Transformer Next: Pushing the Limits of Language Models
Speaker
Ivan Kobyzev
Time
2024-10-31 13:30:00 ~ 2024-10-31 15:00:00
Location
上海交通大学闵行校区老行政楼独栋432会议室
Host
林洲汉
Abstract
I will start the talk with a brief discussion of some limitations of the existing transformer-based Large Language Models. Then I will present two of my group’s recent works aiming at overcoming these limitations. First work is dedicated to positional encoding modification to achieve better length generation. Second work proposes new techniques to boost the performance of linear attention.
Bio
Ivan Kobyzev earned his Ph.D. in Mathematics at Western University in Canada, specializing in algebraic geometry. Following his doctorate, he completed a postdoctoral fellowship at the University of Waterloo in Canada, focusing on cognitive computing and emotional conversational agents.
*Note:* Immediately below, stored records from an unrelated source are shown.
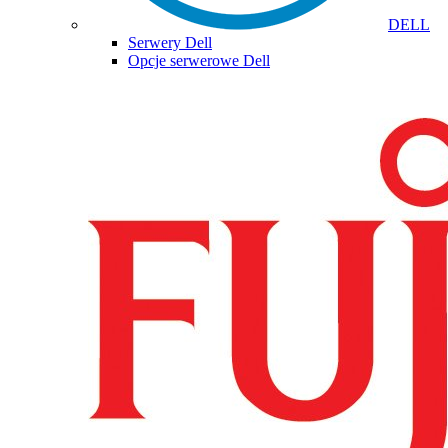
DELL
Serwery Dell
Opcje serwerowe Dell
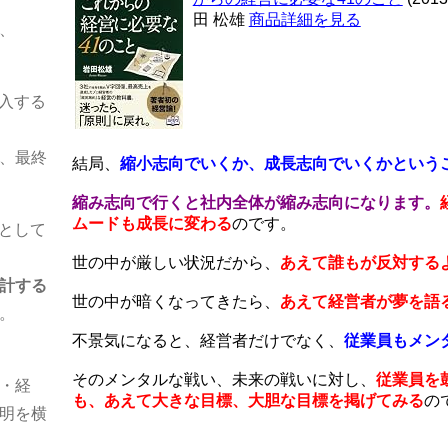
田 松雄
商品詳細を見る
、
導入する
、最終
結局、
縮小志向でいくか、成長志向でいくかという
縮み志向で行くと社内全体が縮み志向になります。
ムードも成長に変わる
のです。
化として
世の中が厳しい状況だから、
あえて誰もが反対する
計する
世の中が暗くなってきたら、
あえて経営者が夢を語
。
不景気になると、経営者だけでなく、
従業員もメン
そのメンタルな戦い、未来の戦いに対し、
従業員を
・経
も、あえて大きな目標、大胆な目標を掲げてみる
の
明を横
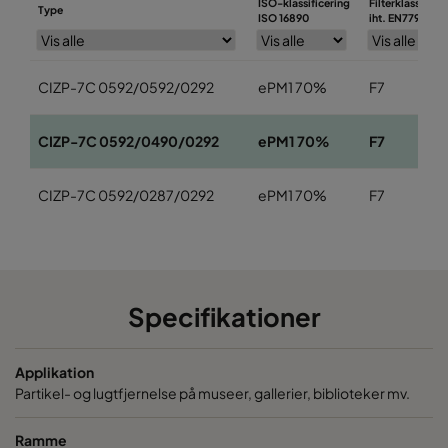
ISO-klassificering
Filterklasse
Type
ISO 16890
iht. EN779
CIZP-7C 0592/0592/0292
ePM1 70%
F7
CIZP-7C 0592/0490/0292
ePM1 70%
F7
CIZP-7C 0592/0287/0292
ePM1 70%
F7
Specifikationer
Applikation
Partikel- og lugtfjernelse på museer, gallerier, biblioteker mv.
Ramme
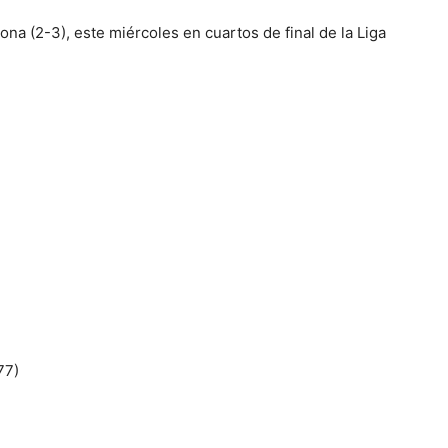
na (2-3), este miércoles en cuartos de final de la Liga
77)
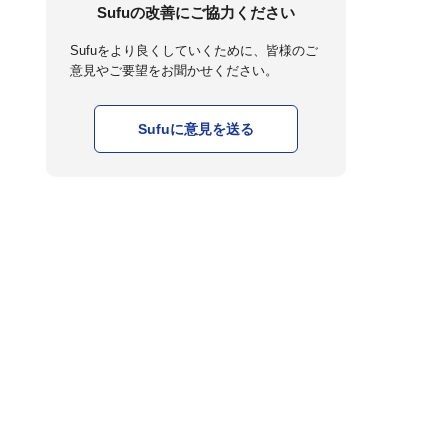
Sufuの改善にご協力ください
Sufuをより良くしていくために、皆様のご
意見やご要望をお聞かせください。
Sufuに意見を送る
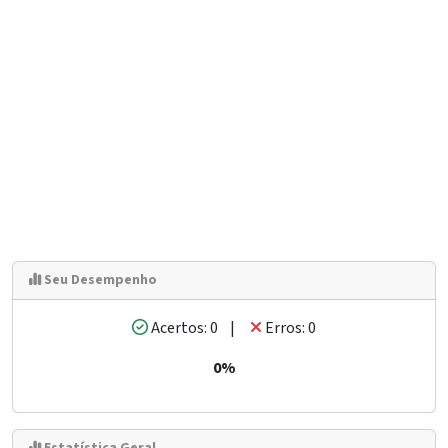
Seu Desempenho
Acertos: 0 |
Erros: 0
0%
Then he joined Borealis AI, the research institute of the Royal Bank of Canada, where he explored theoretical aspects of generative models (Normalizing Flows and VAEs) and their application to finance and NLP. He published several papers in top journals and conferences such as ICML, JMLR, and TPAMI. He currently leads the Efficient Language Models project at the NLP team of Huawei Noah’s Ark in Montreal.